Site Reliability Engineer
Position Overview
Customer.io is seeking a Site Reliability Engineer (SRE) to join our team and help scale our infrastructure, reduce operational toil, and increase reliability as we grow. We are looking for individuals with experience in high-scale systems who are passionate about improving platforms for both developers and customers.
About Customer.io
Over 7,500 companies, from startups to global brands, utilize our platform to send billions of emails, push notifications, in-app messages, and SMS daily. Customer.io powers automated communication that users appreciate. We enable teams to send smarter, more relevant messages by leveraging real-time behavioral data. Our technology stack includes Go, React, Ember, and AI, allowing us to ship fast and scale with confidence.
What We Value
- Ownership: You take responsibility for problems end-to-end, act with an owner's mindset, and thrive in ambiguity. You have a track record of leading complex projects.
- Engineers with Product Taste: You approach problems from the user's perspective, considering performance, reliability, and the overall customer experience.
- Healthy Skepticism: You bring rigor and creativity, valuing best practices while prioritizing forward motion.
Responsibilities
- Build and scale infrastructure to support billions of messages per day and real-time events.
- Automate deployments, alerting, and incident response processes.
- Improve the on-call experience through clear alerts, robust documentation, and faster incident resolution.
- Tune MySQL and other datastore performance, and enhance reliability across distributed systems.

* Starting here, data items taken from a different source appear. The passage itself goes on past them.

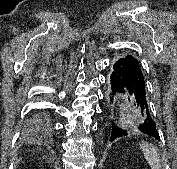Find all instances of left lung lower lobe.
Masks as SVG:
<instances>
[{
	"label": "left lung lower lobe",
	"mask_w": 177,
	"mask_h": 169,
	"mask_svg": "<svg viewBox=\"0 0 177 169\" xmlns=\"http://www.w3.org/2000/svg\"><path fill=\"white\" fill-rule=\"evenodd\" d=\"M110 79L114 106L121 103L137 106L144 117V122L138 127V130L159 140L156 123L151 117L146 98L144 70L140 61L132 55L115 60ZM125 135H127L126 130L112 123L110 141Z\"/></svg>",
	"instance_id": "left-lung-lower-lobe-1"
}]
</instances>
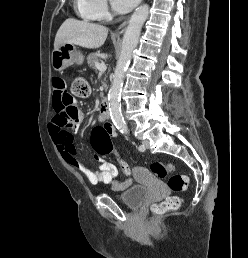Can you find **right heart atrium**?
Returning a JSON list of instances; mask_svg holds the SVG:
<instances>
[{"mask_svg":"<svg viewBox=\"0 0 248 258\" xmlns=\"http://www.w3.org/2000/svg\"><path fill=\"white\" fill-rule=\"evenodd\" d=\"M90 5L98 19L107 17L108 5L106 0H90Z\"/></svg>","mask_w":248,"mask_h":258,"instance_id":"1","label":"right heart atrium"}]
</instances>
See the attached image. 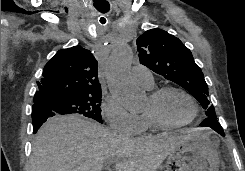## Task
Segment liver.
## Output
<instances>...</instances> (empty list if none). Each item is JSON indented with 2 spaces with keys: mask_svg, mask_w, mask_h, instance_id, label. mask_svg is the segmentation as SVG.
I'll use <instances>...</instances> for the list:
<instances>
[{
  "mask_svg": "<svg viewBox=\"0 0 245 171\" xmlns=\"http://www.w3.org/2000/svg\"><path fill=\"white\" fill-rule=\"evenodd\" d=\"M190 135L162 133L126 138L78 115L56 116L38 131L30 171H102L115 159V171H156Z\"/></svg>",
  "mask_w": 245,
  "mask_h": 171,
  "instance_id": "liver-1",
  "label": "liver"
}]
</instances>
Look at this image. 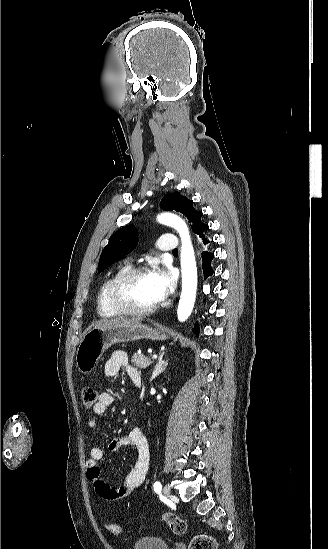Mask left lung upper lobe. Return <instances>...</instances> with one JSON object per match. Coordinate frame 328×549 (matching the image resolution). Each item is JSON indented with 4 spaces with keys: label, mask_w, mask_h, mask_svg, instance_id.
Masks as SVG:
<instances>
[{
    "label": "left lung upper lobe",
    "mask_w": 328,
    "mask_h": 549,
    "mask_svg": "<svg viewBox=\"0 0 328 549\" xmlns=\"http://www.w3.org/2000/svg\"><path fill=\"white\" fill-rule=\"evenodd\" d=\"M160 207L163 210H175L187 216L189 221L192 222L193 232L198 234L200 238L209 229V226L201 221L203 213L195 210L193 201L182 196L179 192L165 195L161 200ZM137 242L138 235L133 225H127L114 233L101 253L98 271H103L121 257L130 253L136 247Z\"/></svg>",
    "instance_id": "5c2ea615"
}]
</instances>
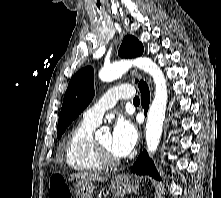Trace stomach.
<instances>
[{"label": "stomach", "mask_w": 221, "mask_h": 198, "mask_svg": "<svg viewBox=\"0 0 221 198\" xmlns=\"http://www.w3.org/2000/svg\"><path fill=\"white\" fill-rule=\"evenodd\" d=\"M76 198H92L94 184L91 181L78 180L74 183ZM111 192L116 197H123L137 191L138 185L127 178L119 177L112 181Z\"/></svg>", "instance_id": "stomach-1"}]
</instances>
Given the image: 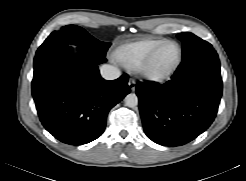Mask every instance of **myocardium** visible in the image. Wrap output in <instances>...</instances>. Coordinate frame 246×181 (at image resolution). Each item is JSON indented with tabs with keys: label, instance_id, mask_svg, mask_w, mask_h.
<instances>
[{
	"label": "myocardium",
	"instance_id": "obj_1",
	"mask_svg": "<svg viewBox=\"0 0 246 181\" xmlns=\"http://www.w3.org/2000/svg\"><path fill=\"white\" fill-rule=\"evenodd\" d=\"M169 46H176L177 48V57L173 64L163 72L155 71L154 70V64L157 61L160 54ZM182 59V48L181 46L175 42H166L160 45L157 49H155L140 65V68L142 69V72L144 75H146L148 78H157V79H167L169 78L178 68V66L181 63Z\"/></svg>",
	"mask_w": 246,
	"mask_h": 181
}]
</instances>
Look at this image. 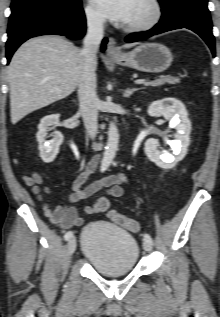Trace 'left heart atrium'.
I'll return each mask as SVG.
<instances>
[{
  "label": "left heart atrium",
  "instance_id": "left-heart-atrium-1",
  "mask_svg": "<svg viewBox=\"0 0 220 317\" xmlns=\"http://www.w3.org/2000/svg\"><path fill=\"white\" fill-rule=\"evenodd\" d=\"M94 5L106 18L126 24L134 0H92Z\"/></svg>",
  "mask_w": 220,
  "mask_h": 317
}]
</instances>
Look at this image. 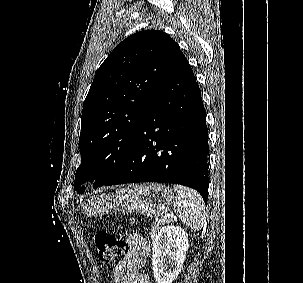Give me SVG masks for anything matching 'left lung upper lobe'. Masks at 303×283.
I'll return each instance as SVG.
<instances>
[{"instance_id": "obj_1", "label": "left lung upper lobe", "mask_w": 303, "mask_h": 283, "mask_svg": "<svg viewBox=\"0 0 303 283\" xmlns=\"http://www.w3.org/2000/svg\"><path fill=\"white\" fill-rule=\"evenodd\" d=\"M181 53L163 31L136 32L117 45L97 70L85 99L74 187L104 185L121 167L164 76Z\"/></svg>"}]
</instances>
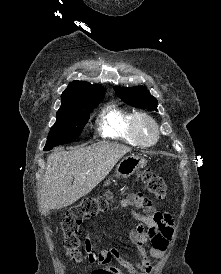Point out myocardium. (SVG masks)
I'll use <instances>...</instances> for the list:
<instances>
[{"label":"myocardium","instance_id":"myocardium-1","mask_svg":"<svg viewBox=\"0 0 221 274\" xmlns=\"http://www.w3.org/2000/svg\"><path fill=\"white\" fill-rule=\"evenodd\" d=\"M144 123L148 124L152 129L153 138L151 141H146L141 135V126ZM131 130L134 137L136 138V140L141 146L150 147L155 145L159 140V136H160L159 126L156 120L147 113H144V112L135 113L131 123Z\"/></svg>","mask_w":221,"mask_h":274}]
</instances>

- Collaborate with cross-functional teams to debug, deploy, and support production systems.
- Share knowledge and elevate the team's capabilities through public progress updates (videos, writing) and mentorship.
- Leverage AI tools for prototyping, increasing efficiency, and improving decision-making.
What We're Looking For
- 7+ years of experience in SRE or infrastructure roles, with a focus on improving production systems at scale.
- Deep experience with MySQL, including schema design, performance tuning, and operational tooling.
- Fluency in cloud-native technologies (GCP experience is a plus) and Terraform.
- Proficiency in Go and Bash for scripting and systems programming.
- Skill in observability, incident response, and debugging distributed systems.
- A preference for action over perfection and pride in owning technical decisions.
Compensation & Benefits
- Salary: $140,000 - $180,000 USD (or local currency equivalent), depending on experience and market rate.
- Benefits:
- 100% coverage of medical, dental, vision, mental health, and supplemental insurance premiums for you and your family.
- 16 weeks paid parental leave.
- Unlimited Paid Time Off (PTO).
- Stipends for remote work and wellness.
- Professional development budget.
- See full benefits here →
Our Process
Our hiring process is designed to be clear, human, and informative for both candidates and the company.
- Application: Submit your application and explain your interest in the role.
- Recruiter Call (30 mins): A conversation to discuss your career goals and how we operate.
- Behavioral Interview (60 mins): Discuss topics like ownership, product thinking, and collaboration with a hiring manager.
- Take-Home Assignment: Complete a short, realistic task representative of the work done at Customer.io.
- Technical Interview + Assignment Review Call (90 mins): Review your take-home project, discuss your decisions, and tackle a system design problem focusing on scaling challenges and tradeoffs.
All final candidates will undergo a background check and employment verification.
Customer.io is committed to fostering an inclusive environment and recognizes the impact of systemic injustice.